The second woman Spicer interviewed for the documentary was Gretta. Gretta worked in a male-dominated industry — mining — and said a colleague went way too far at a Christmas party.
"It was more a blokey-blokey kind of environment. I was being prevented from climbing a career ladder and I was told I was 'nothing but an incompetent bitch'," she told Spicer. "I'd get called a 'stupid woman' in meetings. I'd get my work ripped up in front of everybody. And there was nothing I could do about it."
She said she was sexually harassed at the work function in front of her then-boyfriend Michael.
"I was there with my partner, Michael, and one of the senior managers was also there. Then he starts asking things like, 'How big's Michael's c**k?'," Gretta said.
"'Do you … What sort of positions do you use?' and, 'Tell me about the toys that you use.'
"And I'm saying … I'm saying, 'Just stop it, let's just talk about work.'"
Soon after, Gretta spoke to a manager. But that's when things got worse.

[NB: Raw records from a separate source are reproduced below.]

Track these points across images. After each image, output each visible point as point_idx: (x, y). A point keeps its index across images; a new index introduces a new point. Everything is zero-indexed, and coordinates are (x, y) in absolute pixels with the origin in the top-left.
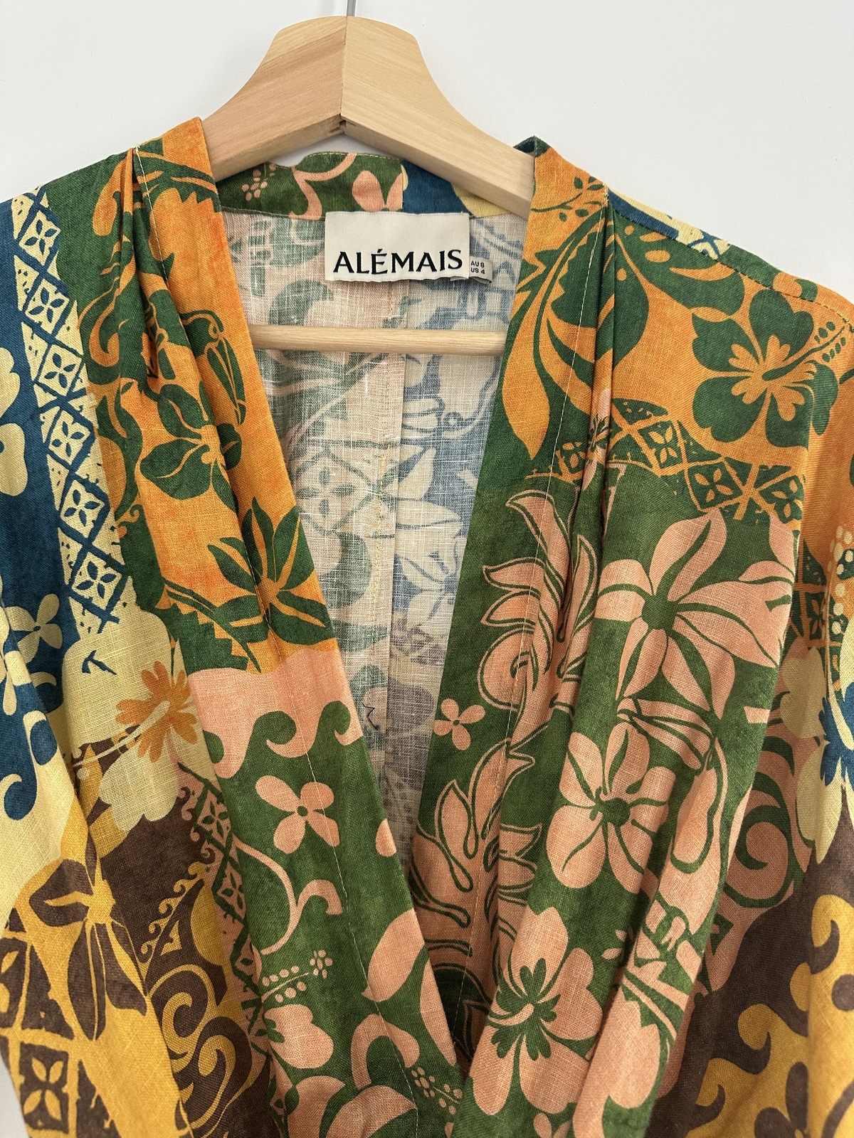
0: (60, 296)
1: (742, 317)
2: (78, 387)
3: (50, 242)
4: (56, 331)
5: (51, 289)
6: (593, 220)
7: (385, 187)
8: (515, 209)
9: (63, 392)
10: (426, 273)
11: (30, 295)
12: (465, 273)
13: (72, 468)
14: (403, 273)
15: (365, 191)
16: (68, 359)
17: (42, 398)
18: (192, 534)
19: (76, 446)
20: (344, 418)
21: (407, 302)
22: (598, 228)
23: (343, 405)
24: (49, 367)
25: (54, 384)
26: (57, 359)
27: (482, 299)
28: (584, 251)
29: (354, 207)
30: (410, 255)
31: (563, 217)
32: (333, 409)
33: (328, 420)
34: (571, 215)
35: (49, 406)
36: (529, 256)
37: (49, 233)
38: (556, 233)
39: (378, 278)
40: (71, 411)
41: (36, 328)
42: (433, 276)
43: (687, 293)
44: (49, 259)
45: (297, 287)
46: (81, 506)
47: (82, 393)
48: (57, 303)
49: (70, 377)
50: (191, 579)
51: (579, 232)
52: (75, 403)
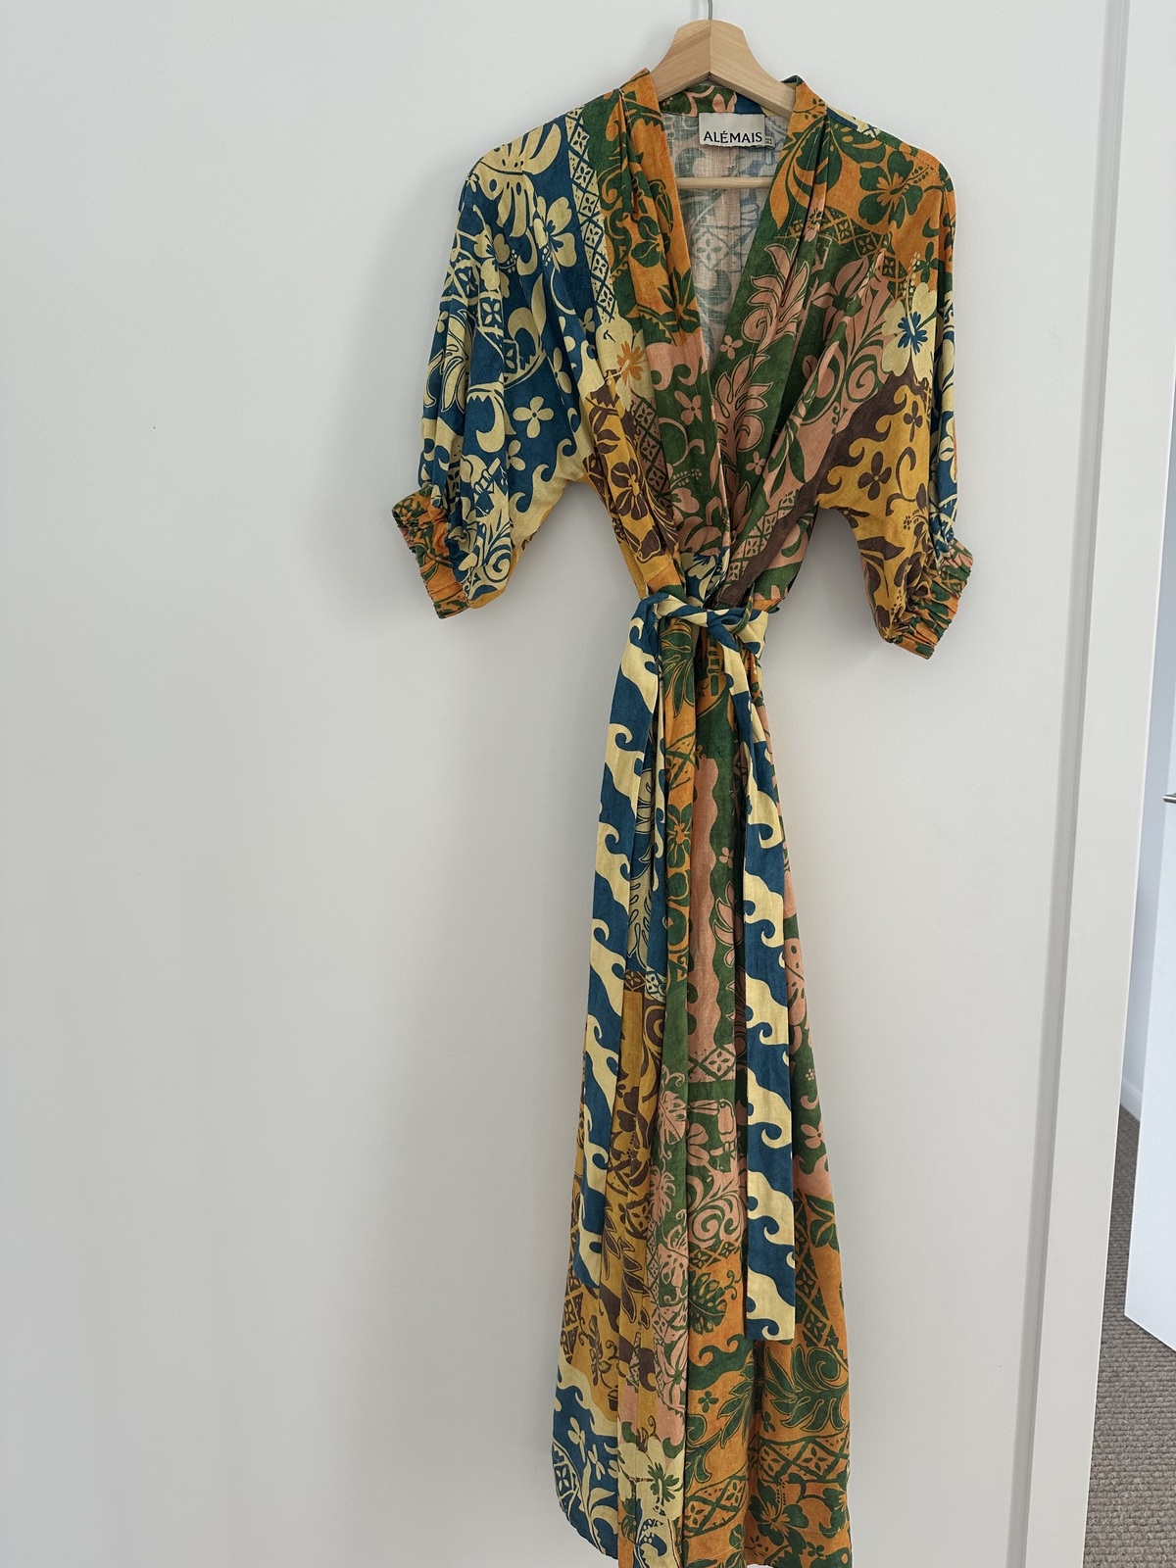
0: (589, 169)
1: (884, 165)
2: (596, 211)
3: (584, 143)
4: (587, 187)
5: (585, 166)
6: (819, 122)
7: (726, 103)
8: (786, 116)
9: (590, 215)
10: (745, 144)
11: (576, 170)
12: (763, 144)
13: (595, 249)
14: (735, 143)
15: (717, 104)
16: (592, 198)
17: (582, 219)
18: (651, 283)
19: (596, 238)
20: (714, 215)
21: (739, 158)
22: (821, 125)
23: (713, 209)
24: (585, 204)
25: (586, 212)
26: (587, 200)
27: (773, 156)
28: (813, 135)
29: (712, 111)
30: (739, 135)
31: (807, 117)
32: (709, 211)
33: (707, 216)
34: (810, 116)
35: (584, 223)
36: (789, 134)
37: (584, 138)
38: (802, 124)
39: (724, 145)
40: (594, 222)
41: (579, 186)
42: (749, 145)
43: (859, 156)
44: (584, 152)
45: (687, 150)
46: (600, 266)
47: (598, 213)
48: (588, 173)
49: (592, 207)
50: (650, 303)
51: (813, 126)
52: (595, 219)
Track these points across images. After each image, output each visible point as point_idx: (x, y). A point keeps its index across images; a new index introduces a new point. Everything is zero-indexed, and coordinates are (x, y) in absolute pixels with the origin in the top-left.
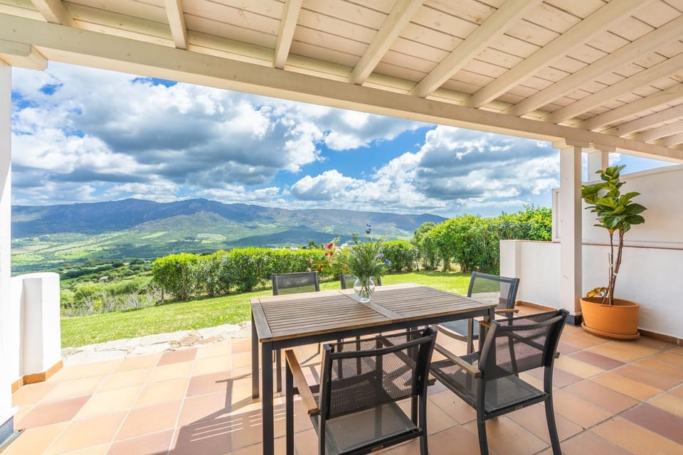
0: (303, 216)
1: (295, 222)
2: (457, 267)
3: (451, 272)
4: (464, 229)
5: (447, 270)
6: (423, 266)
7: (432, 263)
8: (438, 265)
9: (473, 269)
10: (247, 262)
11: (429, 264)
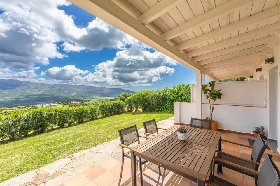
0: (58, 88)
1: (54, 91)
2: (140, 110)
3: (139, 112)
4: (145, 96)
5: (137, 111)
6: (127, 110)
7: (131, 109)
8: (133, 109)
9: (147, 111)
10: (42, 116)
11: (129, 109)
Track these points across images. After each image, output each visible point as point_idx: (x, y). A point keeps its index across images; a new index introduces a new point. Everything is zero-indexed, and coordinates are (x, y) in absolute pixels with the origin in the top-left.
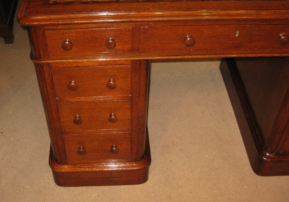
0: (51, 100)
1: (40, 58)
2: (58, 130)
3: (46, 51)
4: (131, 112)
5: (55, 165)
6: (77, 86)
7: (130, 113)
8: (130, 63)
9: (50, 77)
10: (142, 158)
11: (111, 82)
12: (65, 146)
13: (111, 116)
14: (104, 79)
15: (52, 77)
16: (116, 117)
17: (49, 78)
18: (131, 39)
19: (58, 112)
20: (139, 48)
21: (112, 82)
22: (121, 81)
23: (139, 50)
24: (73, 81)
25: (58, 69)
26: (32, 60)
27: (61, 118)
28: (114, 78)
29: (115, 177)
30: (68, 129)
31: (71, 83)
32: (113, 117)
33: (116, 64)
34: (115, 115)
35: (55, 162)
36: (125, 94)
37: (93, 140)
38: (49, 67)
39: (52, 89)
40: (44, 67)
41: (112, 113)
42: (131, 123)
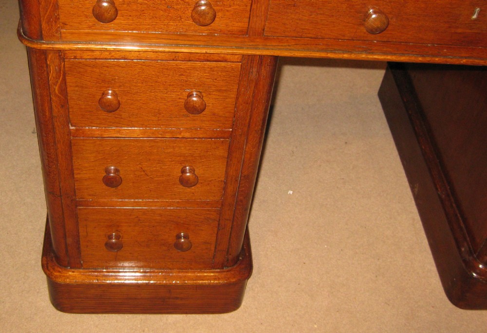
0: (57, 132)
1: (40, 37)
2: (68, 197)
3: (56, 22)
4: (228, 165)
5: (54, 269)
6: (119, 102)
7: (225, 167)
8: (240, 59)
9: (59, 79)
10: (236, 261)
11: (195, 99)
12: (80, 231)
13: (183, 171)
14: (179, 92)
15: (64, 80)
16: (194, 173)
17: (57, 82)
18: (249, 8)
19: (71, 157)
20: (263, 30)
21: (195, 97)
22: (214, 97)
23: (263, 33)
24: (110, 92)
25: (80, 63)
26: (21, 41)
27: (75, 172)
28: (201, 91)
29: (177, 298)
30: (90, 195)
31: (104, 94)
32: (188, 174)
33: (209, 59)
34: (192, 171)
35: (55, 261)
36: (219, 127)
37: (139, 220)
38: (60, 56)
39: (62, 106)
40: (50, 57)
41: (185, 167)
42: (225, 189)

"I said, 'Look, I've had a really hard time. I'm dealing with really bad bullying and sexual harassment.' And he leaned forward like this and he goes, 'What do you expect working in a male-dominated company?'
Spicer said she was "devastated" after talking to Gretta.
"It is bullsh*t that people are expected to put up with this kind of stuff," she said.
"You know, is this the price that people have to pay, particularly women, for entry into the workforce? That's too high a price."
Spicer became the face of the MeToo movement in Australia after calling for victims of sexual harassment or assault to contact her on Twitter on October 17, 2017.
"Currently I'm investigating two long-term offenders in our media industry. Please, contact me privately to tell your stories," she tweeted.
But she was soon overwhelmed with thousands of responses from victims and despite positioning herself as the Australian face of the movement, Spicer never even responded to many of the victims.
The documentary also sparked controversy after it breached the privacy of some of the women who approached her. Their details were shown in the embargoed preview screening that was sent to media at the beginning of the month.
Spicer has issued a public apology. She told the National Press Club last week she was sorry for the breach of privacy but that she expected more from the documentary's producers and the ABC.
Ahead of the screening, Spicer took to her Facebook page for a "few words" on that "devastating error".
"My heart goes out to the two women who were identified, due to a devastating error, in an early preview copy of this documentary," Spicer wrote.